Business

Kleiner Perkins distances itself from controversial Tom Perkins editorial defending the rich

Above: Tom Perkins

Image Credit: SFGate.com

Tom Perkins, the 82-year-old cofounder of famous Silicon Valley venture capital firm Kleiner Perkins Caufield & Byers, didn’t make any friends yesterday with a letter to the Wall Street Journal that compared critics of the rich to the persecutors of Jews in Nazi Germany. And KPCB itself has distanced itself from him.

The swift criticism of Perkins’ letter shows the sensitivity in the tech world to the issue of fairness toward the poor, particularly in San Francisco, where the growing affluence of tech citizens is raising rents and driving out longtime residents who are part of the 99 percent.

Perkins criticized the Occupy movement and those protesting Google buses. He said the “progressive radicalism” against the rich could instigate a new “Kristallnacht,” or the “night of broken glass” when the Nazis rounded up Jews in pre-World War II Germany and Austria in 1938. About 91 Jews were killed in the attacks, and 30,000 were arrested.

In a tweet, KPCB said, “Tom Perkins has not been involved in KPCB in years. We were shocked by his views expressed today in the WSJ and do not agree.”

Clearly, the venture firm that backed companies like Google, Amazon, and Genentech doesn’t want to embroil itself in a debate that will cost it some venture business.

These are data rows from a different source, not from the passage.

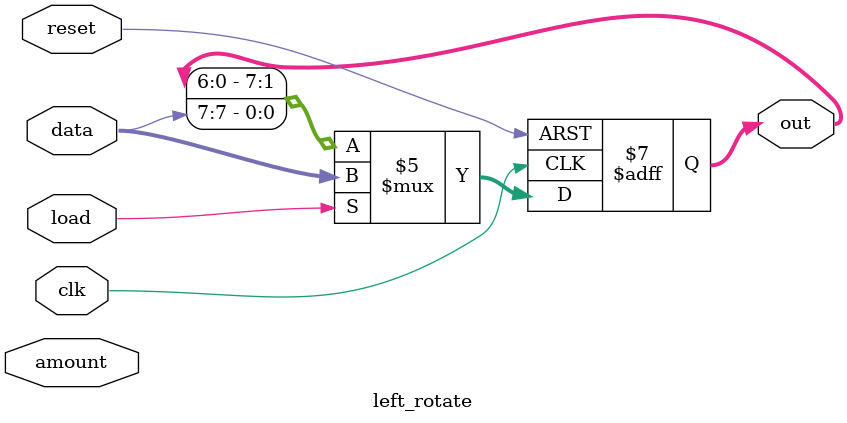
<source format=v>
module left_rotate(clk,reset,amount,data,load,out);
input clk,reset;
input [2:0] amount;
input [7:0] data;
input load;
output reg [7:0] out;
// when load is high, load data to out
// otherwise rotate the out register followed by left shift the out register by amount bits
always @(posedge clk, posedge reset)
begin
	if (reset == 1'b1)
	begin
	out <= 8'b0;
	end
	else if (load == 1'b1)
	begin
	out <= data;
	end
	else
	begin
	out <= {out[6:0], data[7]};
	end
end
endmodule

</source>
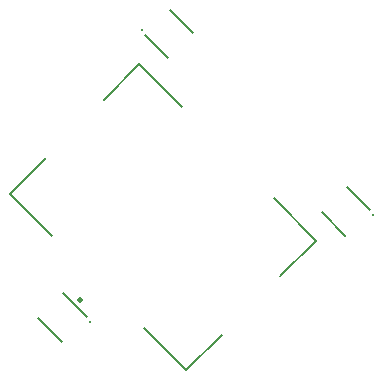
<source format=gbo>
%FSLAX33Y33*%
%MOMM*%
%ADD10C,0.15*%
%ADD11C,0.2X0.*%
%ADD12C,0.2X0.*%
%ADD13C,0.2X0.*%
%ADD14C,0.5*%
D10*
%LNbottom silkscreen_traces*%
%LNbottom silkscreen component aa2ad5c2276a115c*%
G01*
X12071Y29051D02*
X14051Y27071D01*
X9949Y26929D02*
X11929Y24949D01*
D11*
X9702Y27336D03*
%LNbottom silkscreen component becf046d8cbe18d5*%
D10*
X26929Y9949D02*
X24949Y11929D01*
X29051Y12071D02*
X27071Y14051D01*
D12*
X29298Y11664D03*
%LNbottom silkscreen component f00f0886dcd7b053*%
D10*
X2929Y0949D02*
X0949Y2929D01*
X5051Y3071D02*
X3071Y5051D01*
D13*
X5298Y2664D03*
%LNbottom silkscreen component 3f7fce908c9848ab*%
D10*
X9520Y24440D02*
X6515Y21435D01*
X-1440Y13480D02*
X1565Y16485D01*
X13480Y-1440D02*
X16485Y1565D01*
X24440Y9520D02*
X21435Y6515D01*
X-1440Y13480D02*
X2131Y9909D01*
X13480Y-1440D02*
X9909Y2131D01*
X9520Y24440D02*
X13091Y20869D01*
X24440Y9520D02*
X20869Y13091D01*
D14*
X4517Y4517D03*
M02*
</source>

In a reply, one Twitter follower said, “Way to throw one of your founders under the bus. Politely saying the current firm has different views would have been preferable.”

In a response to KPCB, Perkins told Bloomberg in an email, “Our philosophies and strategies have drifted so far apart now my name means little on the door.” He didn’t back off on the comparison in that email. He said, “In the Nazi era, it was racial demonization. Now it is class demonization.”

Another Twitter follower noted that Perkins is still technically a founder. Valley Wag said Perkins wrote a “disgustingly tone-deaf” statement. It reduced Perkins’ position to saying, “Criticizing the techno-affluent, and their at times unwanted transformation of San Francisco, is tantamount to one of the most horrific events in Western history. A critique of hubristic, tech-enabled culture shift is put on the same moral grounds as a nightmarish assault against Jews and Jewish-owned property.”

Salon ran a picture of Michael Douglas, the bad guy in the Wall Street movies, on a story headlined, “Wealthy venture capitalist Tom Perkins says the 1% in America are treated like Jews in Nazi Germany.”

Some Twitter followers defended Perkins’ right to free speech, but others argued that his casting of the rich as victims on the order of the persecuted Jews shows no sense of proportion and diminishes the suffering of the Jews under Nazi rule.

The attitude expressed by Perkins is the opposite of that expressed by Marc Benioff, founder of Salesforce.com, in an interview with the Los Angeles Times published last week. Benioff criticized the tech industry’s stinginess in San Francisco.